**Work task**:
If a line in the material below has the word "presentation", copy it.

**Records for this task**:
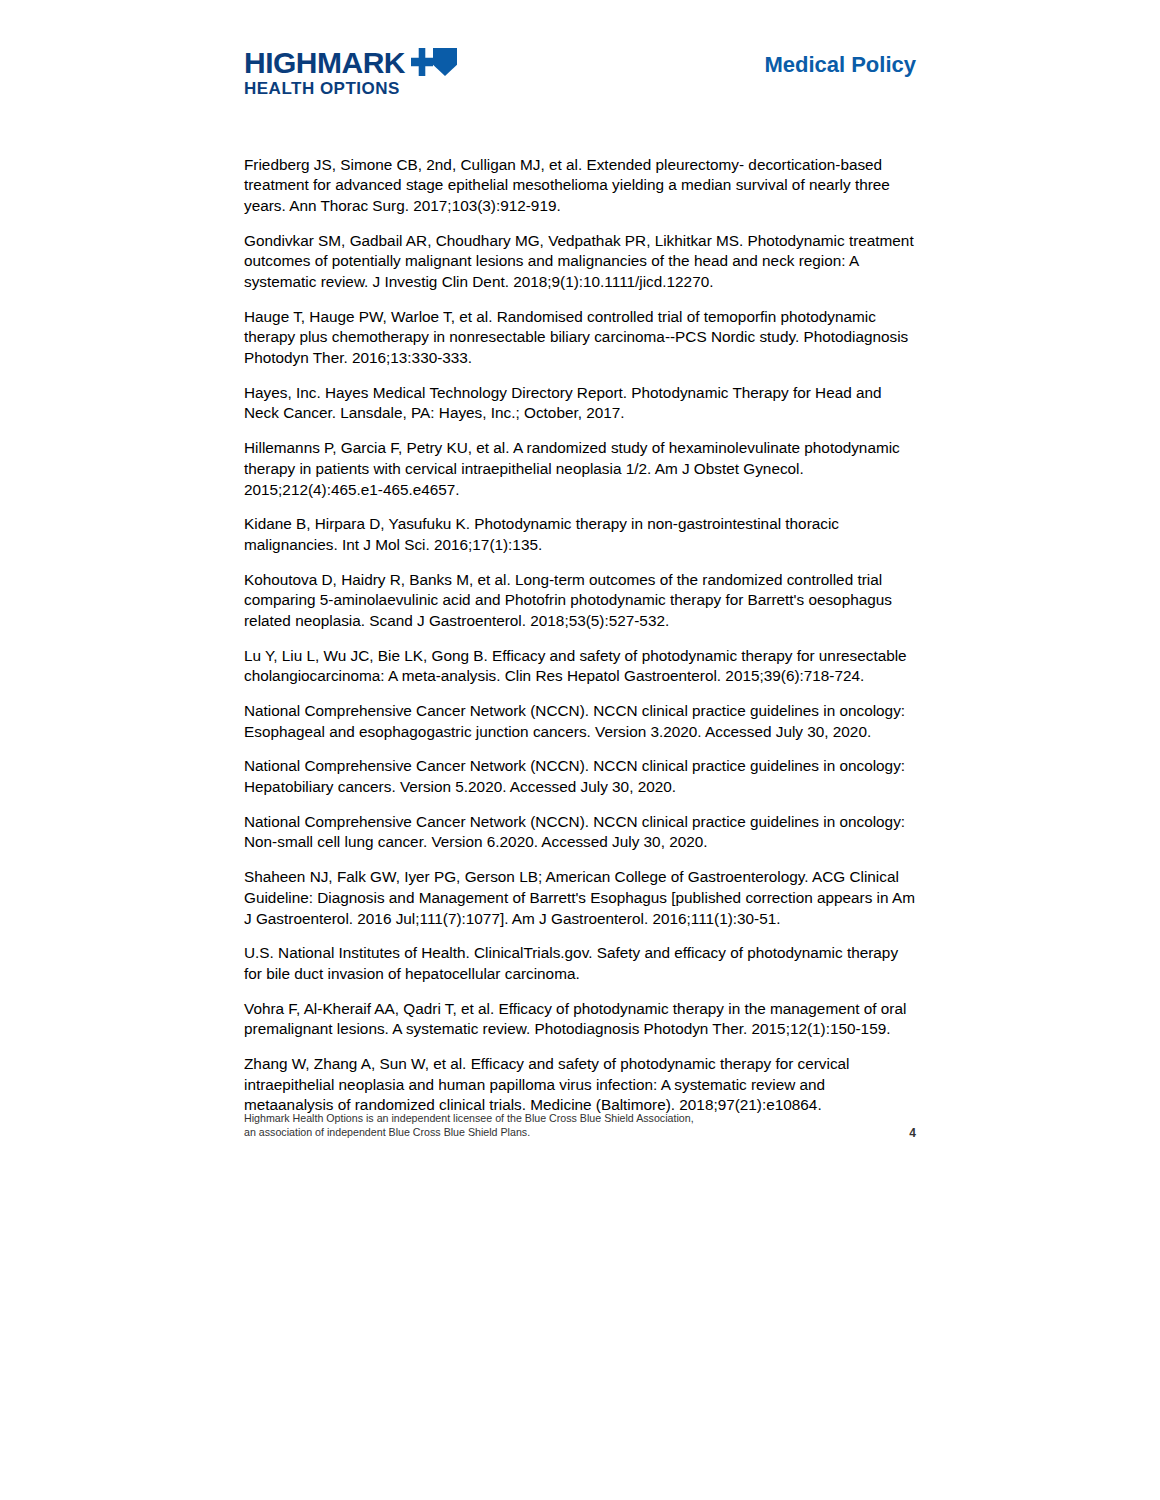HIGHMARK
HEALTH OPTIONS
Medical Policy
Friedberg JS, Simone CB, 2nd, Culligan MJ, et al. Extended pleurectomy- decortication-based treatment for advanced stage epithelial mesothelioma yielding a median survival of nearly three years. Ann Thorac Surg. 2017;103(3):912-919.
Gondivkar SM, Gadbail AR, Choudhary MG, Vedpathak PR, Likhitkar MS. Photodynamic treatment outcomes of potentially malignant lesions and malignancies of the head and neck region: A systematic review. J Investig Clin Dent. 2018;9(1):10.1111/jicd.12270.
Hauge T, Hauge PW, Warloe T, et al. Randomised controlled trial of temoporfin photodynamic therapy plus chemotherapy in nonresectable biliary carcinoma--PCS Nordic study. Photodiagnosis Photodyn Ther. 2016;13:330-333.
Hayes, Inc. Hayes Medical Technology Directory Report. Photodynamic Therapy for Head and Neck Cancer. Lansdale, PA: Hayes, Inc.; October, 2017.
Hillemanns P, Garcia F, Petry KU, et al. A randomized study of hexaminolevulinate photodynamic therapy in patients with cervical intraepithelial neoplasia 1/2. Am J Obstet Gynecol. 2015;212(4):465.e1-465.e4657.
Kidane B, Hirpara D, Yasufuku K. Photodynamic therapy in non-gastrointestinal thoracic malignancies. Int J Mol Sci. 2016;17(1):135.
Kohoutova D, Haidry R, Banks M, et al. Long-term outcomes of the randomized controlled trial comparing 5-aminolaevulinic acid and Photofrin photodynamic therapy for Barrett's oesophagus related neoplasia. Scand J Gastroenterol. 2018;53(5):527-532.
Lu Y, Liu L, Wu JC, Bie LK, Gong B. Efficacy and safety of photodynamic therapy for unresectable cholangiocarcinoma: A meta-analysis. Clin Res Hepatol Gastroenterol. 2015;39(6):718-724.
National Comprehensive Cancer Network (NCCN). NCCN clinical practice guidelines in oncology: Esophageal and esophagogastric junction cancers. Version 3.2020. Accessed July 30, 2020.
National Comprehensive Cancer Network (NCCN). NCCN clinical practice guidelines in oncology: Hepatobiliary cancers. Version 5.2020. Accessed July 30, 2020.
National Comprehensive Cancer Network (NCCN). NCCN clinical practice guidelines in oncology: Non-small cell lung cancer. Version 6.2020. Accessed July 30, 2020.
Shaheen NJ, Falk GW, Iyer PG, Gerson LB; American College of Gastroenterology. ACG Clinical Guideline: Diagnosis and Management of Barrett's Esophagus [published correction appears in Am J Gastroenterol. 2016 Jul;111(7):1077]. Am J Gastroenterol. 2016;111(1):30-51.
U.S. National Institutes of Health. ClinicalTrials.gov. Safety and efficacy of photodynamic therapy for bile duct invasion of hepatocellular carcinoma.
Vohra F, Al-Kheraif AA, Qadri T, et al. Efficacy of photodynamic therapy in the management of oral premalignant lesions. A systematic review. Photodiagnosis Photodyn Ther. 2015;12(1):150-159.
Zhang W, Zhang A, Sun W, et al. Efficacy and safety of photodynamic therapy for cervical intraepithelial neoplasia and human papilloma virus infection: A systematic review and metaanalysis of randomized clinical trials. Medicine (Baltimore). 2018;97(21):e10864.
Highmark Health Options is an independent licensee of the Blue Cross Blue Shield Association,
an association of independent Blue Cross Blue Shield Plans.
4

...

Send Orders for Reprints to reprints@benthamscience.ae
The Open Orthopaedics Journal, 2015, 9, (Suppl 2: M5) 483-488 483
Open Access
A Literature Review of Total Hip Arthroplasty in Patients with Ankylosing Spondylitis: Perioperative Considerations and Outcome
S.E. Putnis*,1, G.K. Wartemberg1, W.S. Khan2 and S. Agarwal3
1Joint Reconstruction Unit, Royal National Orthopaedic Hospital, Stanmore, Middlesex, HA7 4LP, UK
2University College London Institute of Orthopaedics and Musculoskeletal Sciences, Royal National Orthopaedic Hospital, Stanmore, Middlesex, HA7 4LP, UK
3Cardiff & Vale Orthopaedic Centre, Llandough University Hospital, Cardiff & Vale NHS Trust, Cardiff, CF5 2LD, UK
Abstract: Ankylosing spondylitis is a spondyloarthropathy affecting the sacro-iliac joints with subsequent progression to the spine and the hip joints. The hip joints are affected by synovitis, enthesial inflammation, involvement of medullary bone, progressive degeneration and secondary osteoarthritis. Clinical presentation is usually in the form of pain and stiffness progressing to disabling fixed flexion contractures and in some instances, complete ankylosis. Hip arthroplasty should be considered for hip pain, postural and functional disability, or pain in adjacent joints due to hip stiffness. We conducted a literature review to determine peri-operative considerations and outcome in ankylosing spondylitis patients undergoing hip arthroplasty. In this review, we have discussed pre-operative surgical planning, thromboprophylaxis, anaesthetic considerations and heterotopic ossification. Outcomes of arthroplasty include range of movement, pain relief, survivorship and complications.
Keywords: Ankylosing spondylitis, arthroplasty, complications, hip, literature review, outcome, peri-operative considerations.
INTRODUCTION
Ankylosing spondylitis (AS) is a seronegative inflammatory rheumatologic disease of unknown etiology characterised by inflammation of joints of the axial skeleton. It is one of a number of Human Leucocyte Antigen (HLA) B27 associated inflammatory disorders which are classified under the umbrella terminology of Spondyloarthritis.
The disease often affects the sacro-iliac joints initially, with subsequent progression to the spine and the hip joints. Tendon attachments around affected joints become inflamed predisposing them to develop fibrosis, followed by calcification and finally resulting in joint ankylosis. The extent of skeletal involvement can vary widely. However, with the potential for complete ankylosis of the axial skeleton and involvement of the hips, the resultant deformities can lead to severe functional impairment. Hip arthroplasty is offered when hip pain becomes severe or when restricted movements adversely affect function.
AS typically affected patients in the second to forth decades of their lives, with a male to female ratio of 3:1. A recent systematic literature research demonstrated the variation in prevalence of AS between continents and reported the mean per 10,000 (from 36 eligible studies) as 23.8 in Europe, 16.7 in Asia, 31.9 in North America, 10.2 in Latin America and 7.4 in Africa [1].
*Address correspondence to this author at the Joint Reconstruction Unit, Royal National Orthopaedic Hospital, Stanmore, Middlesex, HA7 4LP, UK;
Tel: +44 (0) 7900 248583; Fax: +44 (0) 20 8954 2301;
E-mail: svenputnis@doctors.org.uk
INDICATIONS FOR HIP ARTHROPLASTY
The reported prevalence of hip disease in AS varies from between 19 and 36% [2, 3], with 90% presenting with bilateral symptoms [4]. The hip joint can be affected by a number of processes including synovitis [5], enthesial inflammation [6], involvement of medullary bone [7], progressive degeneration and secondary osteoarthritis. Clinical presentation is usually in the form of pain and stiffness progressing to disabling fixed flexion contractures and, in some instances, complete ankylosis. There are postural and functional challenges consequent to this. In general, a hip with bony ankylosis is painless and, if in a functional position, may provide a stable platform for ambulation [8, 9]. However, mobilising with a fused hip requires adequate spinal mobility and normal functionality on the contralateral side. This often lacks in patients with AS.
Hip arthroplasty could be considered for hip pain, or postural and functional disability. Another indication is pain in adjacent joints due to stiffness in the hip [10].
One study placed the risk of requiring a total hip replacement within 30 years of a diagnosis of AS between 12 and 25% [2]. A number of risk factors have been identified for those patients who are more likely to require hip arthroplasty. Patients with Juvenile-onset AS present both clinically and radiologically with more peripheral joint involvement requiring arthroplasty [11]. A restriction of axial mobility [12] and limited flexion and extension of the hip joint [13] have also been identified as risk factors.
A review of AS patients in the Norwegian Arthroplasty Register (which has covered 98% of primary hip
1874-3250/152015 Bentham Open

**Answer space**:
Abstract: Ankylosing spondylitis is a spondyloarthropathy affecting the sacro-iliac joints with subsequent progression to the spine and the hip joints. The hip joints are affected by synovitis, enthesial inflammation, involvement of medullary bone, progressive degeneration and secondary osteoarthritis. Clinical presentation is usually in the form of pain and stiffness progressing to disabling fixed flexion contractures and in some instances, complete ankylosis. Hip arthroplasty should be considered for hip pain, postural and functional disability, or pain in adjacent joints due to hip stiffness. We conducted a literature review to determine peri-operative considerations and outcome in ankylosing spondylitis patients undergoing hip arthroplasty. In this review, we have discussed pre-operative surgical planning, thromboprophylaxis, anaesthetic considerations and heterotopic ossification. Outcomes of arthroplasty include range of movement, pain relief, survivorship and complications.
The reported prevalence of hip disease in AS varies from between 19 and 36% [2, 3], with 90% presenting with bilateral symptoms [4]. The hip joint can be affected by a number of processes including synovitis [5], enthesial inflammation [6], involvement of medullary bone [7], progressive degeneration and secondary osteoarthritis. Clinical presentation is usually in the form of pain and stiffness progressing to disabling fixed flexion contractures and, in some instances, complete ankylosis. There are postural and functional challenges consequent to this. In general, a hip with bony ankylosis is painless and, if in a functional position, may provide a stable platform for ambulation [8, 9]. However, mobilising with a fused hip requires adequate spinal mobility and normal functionality on the contralateral side. This often lacks in patients with AS.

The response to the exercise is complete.